#### Given information
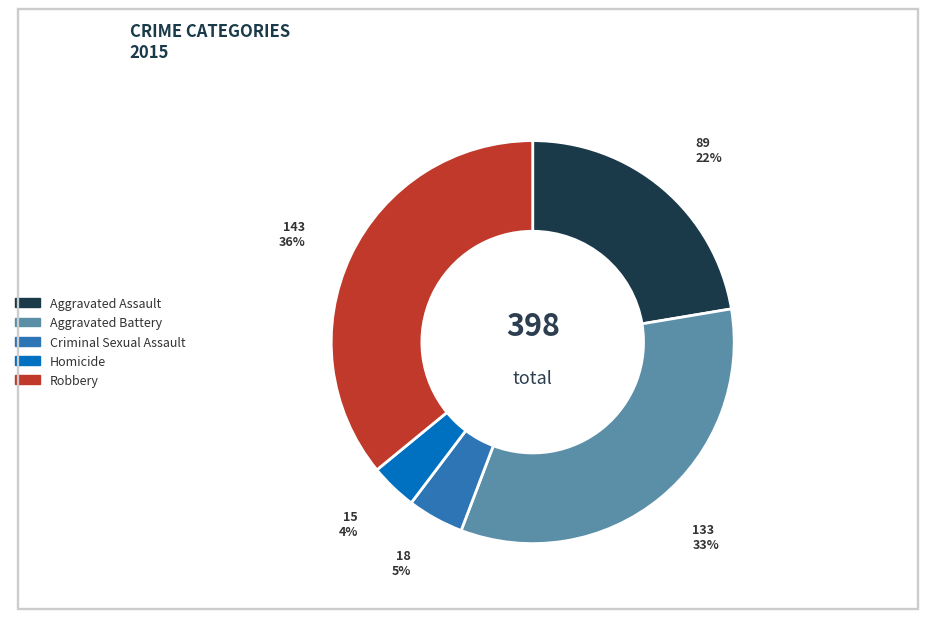

Does any single category account for the majority?

No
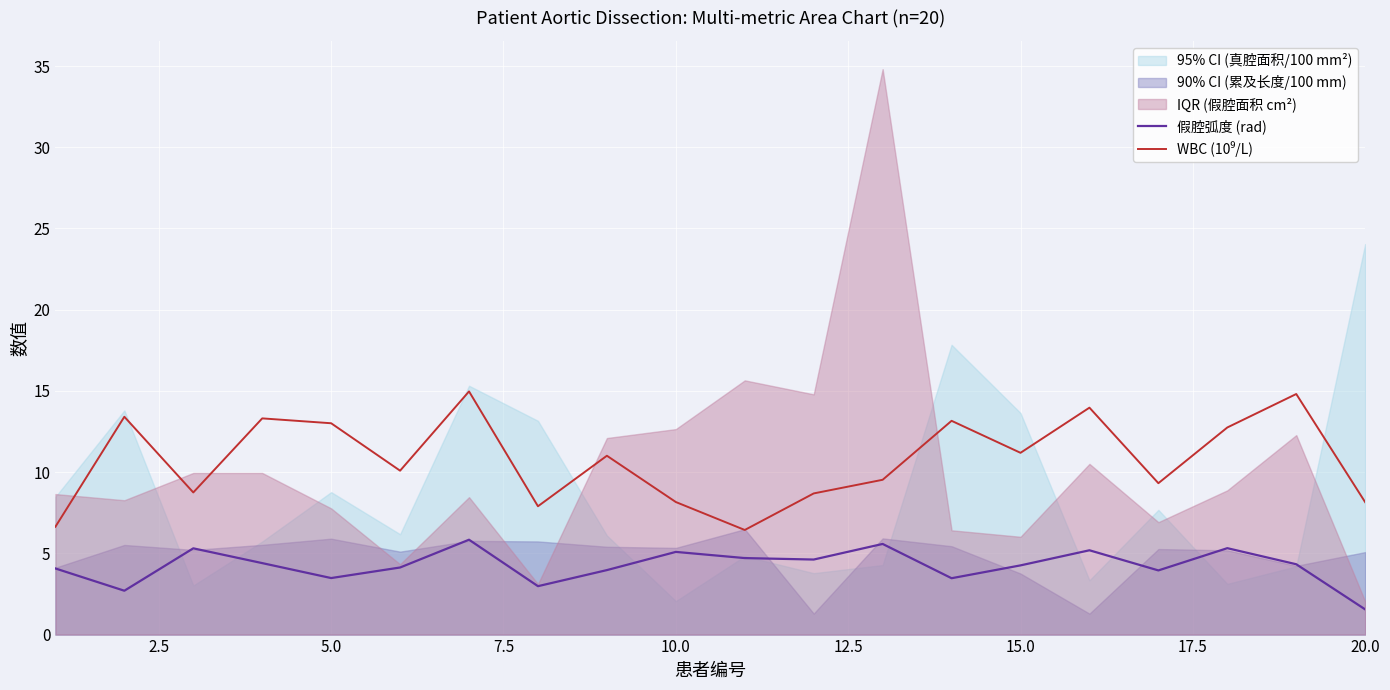

What is the difference between the maximum and minimum values in the 假腔弧度 (rad) series?

4.3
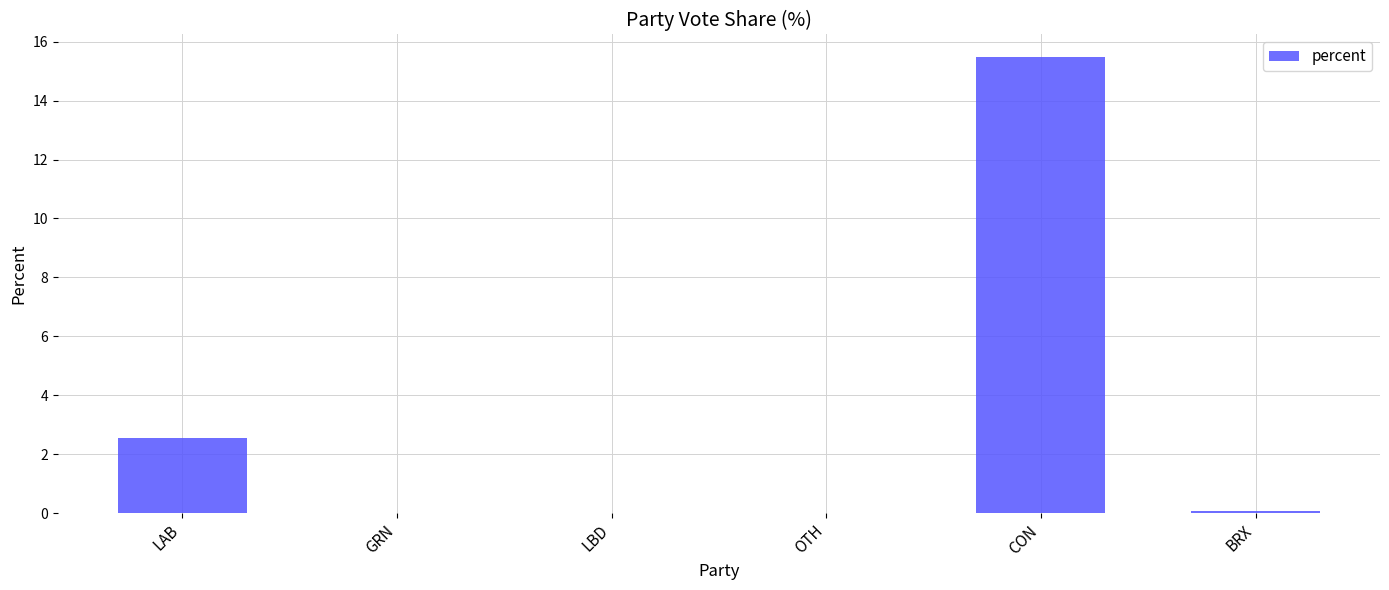

What is the sum of all values?

18.1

#### Problem description
How many lines in the material above contain the string "values", with case counting? Give only the number.

#### Solution for this problem
2